*Cosa fare A:*
Rispondi a queste domande sul brano sulla questione ambientale:
(i) Secondo il brano, quali classi vengono colpite di più dalle crisi ecologiche?
(ii) Che cosa impedisce di visualizzare questi problemi?
(iii) Che cosa si riesce a concepire oggi, e che cosa invece no?
*Cosa fare B:* Fornisci il seguito del brano sulla questione ambientale, cominciando subito dopo la sua ultima frase.

*Brano fornito:*
__________

Così come pure la questione ambientale non deve essere assunta a prescindere dalle questioni di classe e della necessità del governo collettivo dell’economia. Infatti “lo schema di riproduzione e tendenza mostra che le crisi ecologiche impattano sui prezzi relativi del sistema in un modo che pressoché inesorabilmente, al giorno d’oggi, colpisce in misura preponderante le classi subalterne”. Inoltre “gli effetti prevalenti del cambiamento climatico non vengono catturati dai prezzi capitalistici […] Il monopolio capitalistico della politica impedisce di visualizzare questi problemi. Con il risultato che oggi, come è stato detto, si riesce a concepire persino la fine della vita sulla terra ma non la fine del capitalismo”.

__________

(Testo trascritto delle pagine)

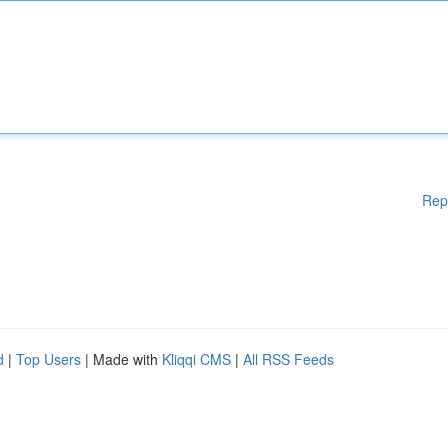
Rep
d
|
Top Users
| Made with
Kliqqi CMS
|
All RSS Feeds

__________

*Risposta scritta A:*
(i) Le classi subalterne.
(ii) Il monopolio capitalistico della politica.
(iii) Si riesce a concepire persino la fine della vita sulla terra, ma non la fine del capitalismo.

*Risposta scritta B:*
È in ragione di queste sue convinzioni, che condividiamo appieno, che Brancaccio auspica una riunione di “tutta la creatività del collettivo, tutta la forza fisica e intellettuale della militanza intorno a questo concetto straordinariamente fecondo”, cioè intorno alla “cornice logica del piano”. Per questo scopo “un’intelligenza collettiva rivoluzionaria è tutta da costruire”. Ma questo, aggiungiamo noi, sarebbe compito anche di un partito comunista degno di questo nome, che purtroppo ci manca ma per la cui realizzazione è doveroso impegnarci.
Note:
[1] Pubblicata anche nel libro di Brancaccio oggetto della presente recensione. Vi si afferma, correttamente, che il Capitale non avvalora una spiegazione univoca della crisi e che anche la legge della caduta tendenziale del saggio del profitto e il movimento contraddittorio fra legge e controtendenze giocano un ruolo importante (cfr. p. 31).
[2] Su questo argomento ci permettiamo di segnalare questo nostro contributo.